Activity
Copy out all of the source text in the lines below character for character, leaving out the pictures.
*** Opening Input for this task ***
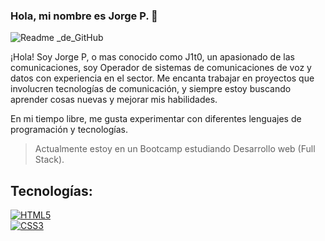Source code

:### Hola, mi nombre es Jorge P. 👋

![Readme _de_GitHub](https://github.com/j1t077/j1t077/assets/96486397/47b85793-3802-473c-b5a1-ed9baf61f6b7)


¡Hola! Soy Jorge P, o mas conocido como J1t0, un apasionado de las comunicaciones, soy Operador de sistemas de comunicaciones de voz y datos con experiencia en el sector. Me encanta trabajar en proyectos que involucren tecnologías de comunicación, y siempre estoy buscando aprender cosas nuevas y mejorar mis habilidades.

En mi tiempo libre, me gusta experimentar con diferentes lenguajes de programación y tecnologías.

> Actualmente estoy en un Bootcamp estudiando Desarrollo web (Full Stack).

## Tecnologías:

[![HTML5](https://img.shields.io/badge/-html5-orange)]()  
[![CSS3](https://img.shields.io/badge/-css3-informational)]()
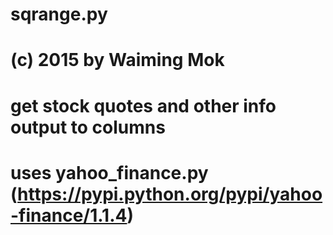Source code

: # sqrange.py
# (c) 2015 by Waiming Mok
# get stock quotes and other info output to columns
#
# uses yahoo_finance.py (https://pypi.python.org/pypi/yahoo-finance/1.1.4)
#
#
#
#
#
#
#
#
#
#
#
#
#




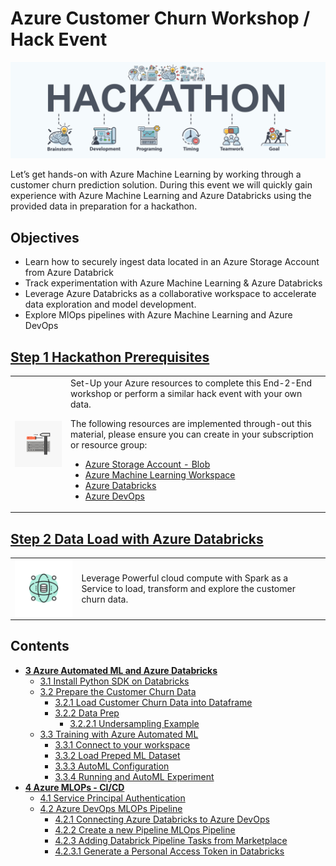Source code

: # Azure Customer Churn Workshop / Hack Event

![hackathon design](/images/hackathon.jpg)

Let’s get hands-on with Azure Machine Learning by working through a customer churn prediction solution. During this event we will quickly gain experience with Azure Machine Learning and Azure Databricks using the provided data in preparation for a hackathon.

## Objectives

- Learn how to securely ingest data located in an Azure Storage Account from Azure Databrick
- Track experimentation with Azure Machine Learning & Azure Databricks
- Leverage Azure Databricks as a collaborative workspace to accelerate data exploration and model development.
- Explore MlOps pipelines with Azure Machine Learning and Azure DevOps

## [Step 1 Hackathon Prerequisites](01-PreReq/)

<table border=0>
<tr>
<td><img align="left" src="/images/config_img.png"> </td><td>Set-Up your Azure resources to complete this End-2-End workshop or perform a similar hack event with your own data.

The following resources are implemented through-out this material, please ensure you can create in your subscription or resource group:

- [Azure Storage Account - Blob](https://docs.microsoft.com/en-us/azure/storage/common/storage-account-overview)
- [Azure Machine Learning Workspace](https://docs.microsoft.com/en-us/azure/machine-learning/overview-what-is-azure-ml)
- [Azure Databricks](https://docs.microsoft.com/en-us/azure/azure-databricks/what-is-azure-databricks)
- [Azure DevOps](https://docs.microsoft.com/en-us/azure/devops/user-guide/what-is-azure-devops?view=azure-devops)
</td>
</tr>
</table>

## [Step 2 Data Load with Azure Databricks](02-DataLoad/)

<table border=0>
<tr>
<td><img align="left" src="/images/data_load.png" > </td><td>Leverage Powerful cloud compute with Spark as a Service to load, transform and explore the customer churn data.
</td>
</tr>
</table>

## Contents

- __[3 Azure Automated ML and Azure Databricks](03-AutoML/)__
  * [3.1 Install Python SDK on Databricks](03-AutoML/#31-install-python-sdk-on-databricks)
  * [3.2 Prepare the Customer Churn Data](03-AutoML/#32-prepare-the-customer-churn-data)
    + [3.2.1 Load Customer Churn Data into Dataframe](03-AutoML/#321-load-customer-churn-data-into-dataframe)
    + [3.2.2 Data Prep](03-AutoML/#322-data-prep)
      - [3.2.2.1 Undersampling Example](03-AutoML/#3221-undersampling-example)
  * [3.3 Training with Azure Automated ML](03-AutoML/#33-training-with-azure-automated-ml)
    + [3.3.1 Connect to your workspace](03-AutoML/#331-connect-to-your-workspace)
    + [3.3.2 Load Preped ML Dataset](03-AutoML/#332-load-preped-ml-dataset)
    + [3.3.3 AutoML Configuration](03-AutoML/#333-automl-configuration)
    + [3.3.4 Running and AutoML Experiment](03-AutoML/#334-running-and-automl-experiment)
- __[4 Azure MLOPs - CI/CD](04-MLOps-CICD/)__
  * [4.1 Service Principal Authentication](04-MLOps-CICD/#41-service-principal-authentication)
  * [4.2 Azure DevOps MLOPs Pipeline](04-MLOps-CICD/#42-azure-devops-mlops-pipeline)
    + [4.2.1 Connecting Azure Databricks to Azure DevOps](04-MLOps-CICD/#421-connecting-azure-databricks-to-azure-devops)
    + [4.2.2 Create a new Pipeline MLOps Pipeline](04-MLOps-CICD/#422-create-a-new-pipeline-mlops-pipeline)
    + [4.2.3 Adding Databrick Pipeline Tasks from Marketplace](04-MLOps-CICD/#423-adding-databrick-pipeline-tasks-from-marketplace)
    + [4.2.3.1 Generate a Personal Access Token in Databricks](04-MLOps-CICD/#4231-generate-a-personal-access-token-in-databricks)
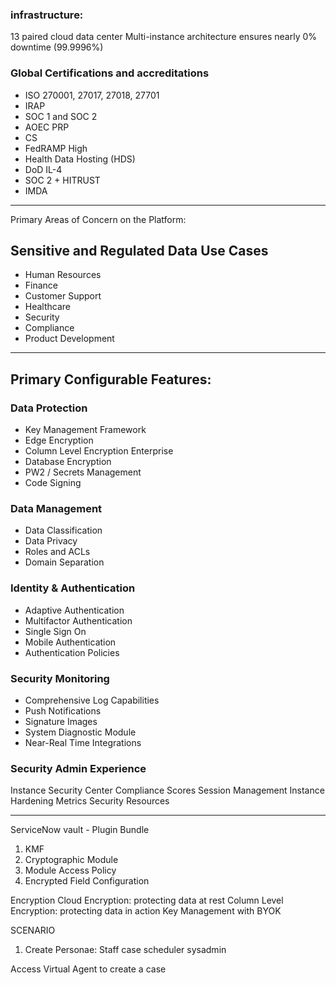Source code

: 
### infrastructure:
13 paired cloud data center
Multi-instance architecture ensures nearly 0% downtime (99.9996%)

### Global Certifications and accreditations
* ISO 270001, 27017, 27018, 27701
* IRAP
* SOC 1 and SOC 2
* AOEC PRP
* CS
* FedRAMP High
* Health Data Hosting (HDS)
* DoD IL-4
* SOC 2 + HITRUST
* IMDA

-------
Primary Areas of Concern on the Platform:

## Sensitive and Regulated Data Use Cases
* Human Resources
* Finance
* Customer Support
* Healthcare
* Security
* Compliance
* Product Development


------------
## Primary Configurable Features:

### Data Protection
* Key Management Framework
* Edge Encryption
* Column Level Encryption Enterprise
* Database Encryption
* PW2 / Secrets Management
* Code Signing

### Data Management
* Data Classification
* Data Privacy
* Roles and ACLs
* Domain Separation

### Identity & Authentication
* Adaptive Authentication
* Multifactor Authentication
* Single Sign On
* Mobile Authentication
* Authentication Policies

### Security Monitoring
* Comprehensive Log Capabilities
* Push Notifications
* Signature Images
* System Diagnostic Module
* Near-Real Time Integrations

### Security Admin Experience
Instance Security Center
Compliance Scores
Session Management
Instance Hardening
Metrics
Security Resources

--------------------

ServiceNow vault - Plugin Bundle
1. KMF
2. Cryptographic Module
3. Module Access Policy
4. Encrypted Field Configuration

Encryption
Cloud Encryption: protecting data at rest
Column Level Encryption: protecting data in action
Key Management with BYOK

SCENARIO
1. Create Personae:
Staff
case scheduler
sysadmin

Access Virtual Agent to create a case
*** Closing Input for this task ***
Your response
Source code

:### Hola, mi nombre es Jorge P. 👋

![Readme _de_GitHub](https://github.com/j1t077/j1t077/assets/96486397/47b85793-3802-473c-b5a1-ed9baf61f6b7)


¡Hola! Soy Jorge P, o mas conocido como J1t0, un apasionado de las comunicaciones, soy Operador de sistemas de comunicaciones de voz y datos con experiencia en el sector. Me encanta trabajar en proyectos que involucren tecnologías de comunicación, y siempre estoy buscando aprender cosas nuevas y mejorar mis habilidades.

En mi tiempo libre, me gusta experimentar con diferentes lenguajes de programación y tecnologías.

> Actualmente estoy en un Bootcamp estudiando Desarrollo web (Full Stack).

## Tecnologías:

[![HTML5](https://img.shields.io/badge/-html5-orange)]()  
[![CSS3](https://img.shields.io/badge/-css3-informational)]()
Source code

: # sqrange.py
# (c) 2015 by Waiming Mok
# get stock quotes and other info output to columns
#
# uses yahoo_finance.py (https://pypi.python.org/pypi/yahoo-finance/1.1.4)
#
#
#
#
#
#
#
#
#
#
#
#
#




Source code

: # Azure Customer Churn Workshop / Hack Event

![hackathon design](/images/hackathon.jpg)

Let’s get hands-on with Azure Machine Learning by working through a customer churn prediction solution. During this event we will quickly gain experience with Azure Machine Learning and Azure Databricks using the provided data in preparation for a hackathon.

## Objectives

- Learn how to securely ingest data located in an Azure Storage Account from Azure Databrick
- Track experimentation with Azure Machine Learning & Azure Databricks
- Leverage Azure Databricks as a collaborative workspace to accelerate data exploration and model development.
- Explore MlOps pipelines with Azure Machine Learning and Azure DevOps

## [Step 1 Hackathon Prerequisites](01-PreReq/)

<table border=0>
<tr>
<td><img align="left" src="/images/config_img.png"> </td><td>Set-Up your Azure resources to complete this End-2-End workshop or perform a similar hack event with your own data.

The following resources are implemented through-out this material, please ensure you can create in your subscription or resource group:

- [Azure Storage Account - Blob](https://docs.microsoft.com/en-us/azure/storage/common/storage-account-overview)
- [Azure Machine Learning Workspace](https://docs.microsoft.com/en-us/azure/machine-learning/overview-what-is-azure-ml)
- [Azure Databricks](https://docs.microsoft.com/en-us/azure/azure-databricks/what-is-azure-databricks)
- [Azure DevOps](https://docs.microsoft.com/en-us/azure/devops/user-guide/what-is-azure-devops?view=azure-devops)
</td>
</tr>
</table>

## [Step 2 Data Load with Azure Databricks](02-DataLoad/)

<table border=0>
<tr>
<td><img align="left" src="/images/data_load.png" > </td><td>Leverage Powerful cloud compute with Spark as a Service to load, transform and explore the customer churn data.
</td>
</tr>
</table>

## Contents

- __[3 Azure Automated ML and Azure Databricks](03-AutoML/)__
  * [3.1 Install Python SDK on Databricks](03-AutoML/#31-install-python-sdk-on-databricks)
  * [3.2 Prepare the Customer Churn Data](03-AutoML/#32-prepare-the-customer-churn-data)
    + [3.2.1 Load Customer Churn Data into Dataframe](03-AutoML/#321-load-customer-churn-data-into-dataframe)
    + [3.2.2 Data Prep](03-AutoML/#322-data-prep)
      - [3.2.2.1 Undersampling Example](03-AutoML/#3221-undersampling-example)
  * [3.3 Training with Azure Automated ML](03-AutoML/#33-training-with-azure-automated-ml)
    + [3.3.1 Connect to your workspace](03-AutoML/#331-connect-to-your-workspace)
    + [3.3.2 Load Preped ML Dataset](03-AutoML/#332-load-preped-ml-dataset)
    + [3.3.3 AutoML Configuration](03-AutoML/#333-automl-configuration)
    + [3.3.4 Running and AutoML Experiment](03-AutoML/#334-running-and-automl-experiment)
- __[4 Azure MLOPs - CI/CD](04-MLOps-CICD/)__
  * [4.1 Service Principal Authentication](04-MLOps-CICD/#41-service-principal-authentication)
  * [4.2 Azure DevOps MLOPs Pipeline](04-MLOps-CICD/#42-azure-devops-mlops-pipeline)
    + [4.2.1 Connecting Azure Databricks to Azure DevOps](04-MLOps-CICD/#421-connecting-azure-databricks-to-azure-devops)
    + [4.2.2 Create a new Pipeline MLOps Pipeline](04-MLOps-CICD/#422-create-a-new-pipeline-mlops-pipeline)
    + [4.2.3 Adding Databrick Pipeline Tasks from Marketplace](04-MLOps-CICD/#423-adding-databrick-pipeline-tasks-from-marketplace)
    + [4.2.3.1 Generate a Personal Access Token in Databricks](04-MLOps-CICD/#4231-generate-a-personal-access-token-in-databricks)
Source code

: 
### infrastructure:
13 paired cloud data center
Multi-instance architecture ensures nearly 0% downtime (99.9996%)

### Global Certifications and accreditations
* ISO 270001, 27017, 27018, 27701
* IRAP
* SOC 1 and SOC 2
* AOEC PRP
* CS
* FedRAMP High
* Health Data Hosting (HDS)
* DoD IL-4
* SOC 2 + HITRUST
* IMDA

-------
Primary Areas of Concern on the Platform:

## Sensitive and Regulated Data Use Cases
* Human Resources
* Finance
* Customer Support
* Healthcare
* Security
* Compliance
* Product Development


------------
## Primary Configurable Features:

### Data Protection
* Key Management Framework
* Edge Encryption
* Column Level Encryption Enterprise
* Database Encryption
* PW2 / Secrets Management
* Code Signing

### Data Management
* Data Classification
* Data Privacy
* Roles and ACLs
* Domain Separation

### Identity & Authentication
* Adaptive Authentication
* Multifactor Authentication
* Single Sign On
* Mobile Authentication
* Authentication Policies

### Security Monitoring
* Comprehensive Log Capabilities
* Push Notifications
* Signature Images
* System Diagnostic Module
* Near-Real Time Integrations

### Security Admin Experience
Instance Security Center
Compliance Scores
Session Management
Instance Hardening
Metrics
Security Resources

--------------------

ServiceNow vault - Plugin Bundle
1. KMF
2. Cryptographic Module
3. Module Access Policy
4. Encrypted Field Configuration

Encryption
Cloud Encryption: protecting data at rest
Column Level Encryption: protecting data in action
Key Management with BYOK

SCENARIO
1. Create Personae:
Staff
case scheduler
sysadmin

Access Virtual Agent to create a case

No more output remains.